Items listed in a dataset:
==*==

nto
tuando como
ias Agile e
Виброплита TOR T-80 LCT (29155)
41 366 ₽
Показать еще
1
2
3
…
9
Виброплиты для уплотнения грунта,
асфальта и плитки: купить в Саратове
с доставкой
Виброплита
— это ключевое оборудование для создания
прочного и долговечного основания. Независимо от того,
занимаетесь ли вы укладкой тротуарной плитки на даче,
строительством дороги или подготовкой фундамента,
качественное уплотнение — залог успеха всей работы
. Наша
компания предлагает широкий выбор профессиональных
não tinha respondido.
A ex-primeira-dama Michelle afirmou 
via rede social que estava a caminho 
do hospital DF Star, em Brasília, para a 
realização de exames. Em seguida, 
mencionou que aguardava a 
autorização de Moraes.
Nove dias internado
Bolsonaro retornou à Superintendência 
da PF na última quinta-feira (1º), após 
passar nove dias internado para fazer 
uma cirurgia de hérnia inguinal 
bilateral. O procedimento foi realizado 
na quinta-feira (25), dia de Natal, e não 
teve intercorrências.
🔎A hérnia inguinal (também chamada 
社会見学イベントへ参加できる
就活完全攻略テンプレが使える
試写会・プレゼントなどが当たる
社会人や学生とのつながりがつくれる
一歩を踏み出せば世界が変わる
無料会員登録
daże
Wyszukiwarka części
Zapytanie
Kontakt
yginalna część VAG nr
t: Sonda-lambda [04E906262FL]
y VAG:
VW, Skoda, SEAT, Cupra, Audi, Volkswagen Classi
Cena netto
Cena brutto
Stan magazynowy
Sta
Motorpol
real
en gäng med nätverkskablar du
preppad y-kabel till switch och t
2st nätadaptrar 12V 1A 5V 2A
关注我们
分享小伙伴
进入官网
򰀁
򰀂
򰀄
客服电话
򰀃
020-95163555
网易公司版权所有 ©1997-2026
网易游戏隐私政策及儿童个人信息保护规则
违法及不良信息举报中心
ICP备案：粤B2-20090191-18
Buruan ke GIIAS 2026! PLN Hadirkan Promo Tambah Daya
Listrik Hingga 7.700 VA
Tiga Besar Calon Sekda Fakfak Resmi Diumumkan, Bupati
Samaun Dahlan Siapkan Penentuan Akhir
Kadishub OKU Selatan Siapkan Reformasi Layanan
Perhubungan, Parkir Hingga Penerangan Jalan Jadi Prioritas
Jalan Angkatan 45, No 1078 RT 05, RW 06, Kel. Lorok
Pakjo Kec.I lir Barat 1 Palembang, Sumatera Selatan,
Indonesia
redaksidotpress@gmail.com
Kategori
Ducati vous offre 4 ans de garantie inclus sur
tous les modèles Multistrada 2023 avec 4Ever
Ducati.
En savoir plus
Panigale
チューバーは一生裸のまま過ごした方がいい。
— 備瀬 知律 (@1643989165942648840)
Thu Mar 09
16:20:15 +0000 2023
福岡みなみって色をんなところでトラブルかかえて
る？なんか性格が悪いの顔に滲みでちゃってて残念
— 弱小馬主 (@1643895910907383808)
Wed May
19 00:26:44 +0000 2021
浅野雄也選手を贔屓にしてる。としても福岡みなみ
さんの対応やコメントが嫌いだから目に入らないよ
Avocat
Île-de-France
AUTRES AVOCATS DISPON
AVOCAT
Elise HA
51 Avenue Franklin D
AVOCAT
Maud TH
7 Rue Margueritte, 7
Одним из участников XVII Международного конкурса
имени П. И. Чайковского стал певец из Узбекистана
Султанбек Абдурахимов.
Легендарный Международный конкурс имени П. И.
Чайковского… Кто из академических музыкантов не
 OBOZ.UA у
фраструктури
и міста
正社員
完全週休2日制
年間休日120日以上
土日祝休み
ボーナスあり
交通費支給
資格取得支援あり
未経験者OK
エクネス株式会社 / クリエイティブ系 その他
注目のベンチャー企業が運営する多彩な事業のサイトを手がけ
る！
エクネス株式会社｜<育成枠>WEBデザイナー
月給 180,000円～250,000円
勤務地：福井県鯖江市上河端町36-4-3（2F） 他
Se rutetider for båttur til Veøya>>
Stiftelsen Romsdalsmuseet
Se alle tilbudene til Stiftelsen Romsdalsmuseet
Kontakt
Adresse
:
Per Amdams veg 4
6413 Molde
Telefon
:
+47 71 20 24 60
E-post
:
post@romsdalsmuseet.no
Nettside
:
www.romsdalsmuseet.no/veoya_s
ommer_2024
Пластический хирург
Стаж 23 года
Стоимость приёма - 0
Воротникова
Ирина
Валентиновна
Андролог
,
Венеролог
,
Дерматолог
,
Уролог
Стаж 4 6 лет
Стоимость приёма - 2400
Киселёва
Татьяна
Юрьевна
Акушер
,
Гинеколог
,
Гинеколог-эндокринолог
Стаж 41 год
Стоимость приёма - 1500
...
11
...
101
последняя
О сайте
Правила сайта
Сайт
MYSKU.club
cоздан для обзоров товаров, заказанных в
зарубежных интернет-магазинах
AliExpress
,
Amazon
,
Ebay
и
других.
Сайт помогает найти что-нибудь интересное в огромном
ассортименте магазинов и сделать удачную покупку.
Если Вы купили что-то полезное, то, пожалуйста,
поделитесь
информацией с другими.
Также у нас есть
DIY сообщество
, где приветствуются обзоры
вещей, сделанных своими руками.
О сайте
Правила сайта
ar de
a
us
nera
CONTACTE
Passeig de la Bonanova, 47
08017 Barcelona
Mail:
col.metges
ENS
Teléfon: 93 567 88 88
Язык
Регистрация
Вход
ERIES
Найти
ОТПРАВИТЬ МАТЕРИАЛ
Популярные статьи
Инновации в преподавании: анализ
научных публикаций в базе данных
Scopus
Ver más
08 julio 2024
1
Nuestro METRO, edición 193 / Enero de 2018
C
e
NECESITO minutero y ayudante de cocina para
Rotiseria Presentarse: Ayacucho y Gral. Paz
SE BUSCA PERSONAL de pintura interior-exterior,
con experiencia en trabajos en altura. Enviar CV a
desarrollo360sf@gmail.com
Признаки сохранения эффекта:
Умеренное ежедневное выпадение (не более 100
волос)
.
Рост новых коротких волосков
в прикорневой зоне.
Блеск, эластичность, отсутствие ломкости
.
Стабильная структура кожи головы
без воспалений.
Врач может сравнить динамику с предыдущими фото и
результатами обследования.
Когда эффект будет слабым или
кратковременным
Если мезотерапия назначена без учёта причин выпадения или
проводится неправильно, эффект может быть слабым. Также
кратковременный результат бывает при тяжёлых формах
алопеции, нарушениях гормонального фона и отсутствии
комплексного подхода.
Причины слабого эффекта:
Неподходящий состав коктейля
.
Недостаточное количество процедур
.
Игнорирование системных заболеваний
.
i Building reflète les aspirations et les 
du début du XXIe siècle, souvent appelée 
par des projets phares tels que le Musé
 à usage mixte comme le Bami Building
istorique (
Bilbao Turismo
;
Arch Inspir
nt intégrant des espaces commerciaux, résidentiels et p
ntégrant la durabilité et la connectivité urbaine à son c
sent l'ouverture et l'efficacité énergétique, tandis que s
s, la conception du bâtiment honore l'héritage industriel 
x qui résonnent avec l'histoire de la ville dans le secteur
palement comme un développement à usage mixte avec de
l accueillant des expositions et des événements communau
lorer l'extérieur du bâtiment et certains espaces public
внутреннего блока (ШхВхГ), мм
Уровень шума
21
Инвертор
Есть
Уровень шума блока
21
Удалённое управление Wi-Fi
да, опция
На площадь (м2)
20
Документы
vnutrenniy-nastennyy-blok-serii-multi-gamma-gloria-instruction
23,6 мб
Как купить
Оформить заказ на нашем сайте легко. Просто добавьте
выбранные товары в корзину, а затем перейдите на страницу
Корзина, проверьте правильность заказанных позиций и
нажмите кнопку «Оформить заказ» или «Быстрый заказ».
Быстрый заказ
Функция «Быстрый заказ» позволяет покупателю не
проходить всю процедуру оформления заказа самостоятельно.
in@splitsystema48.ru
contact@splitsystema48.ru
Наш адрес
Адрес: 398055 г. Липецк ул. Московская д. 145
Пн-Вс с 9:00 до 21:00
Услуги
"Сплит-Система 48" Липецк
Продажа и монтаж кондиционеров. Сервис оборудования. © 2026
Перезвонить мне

==*==

The task: Repeat the items above word for word, starting at the very first line and ending at the line that contains "занимаетесь ли вы", with both of those lines included.

Solution:
nto
tuando como
ias Agile e
Виброплита TOR T-80 LCT (29155)
41 366 ₽
Показать еще
1
2
3
…
9
Виброплиты для уплотнения грунта,
асфальта и плитки: купить в Саратове
с доставкой
Виброплита
— это ключевое оборудование для создания
прочного и долговечного основания. Независимо от того,
занимаетесь ли вы укладкой тротуарной плитки на даче,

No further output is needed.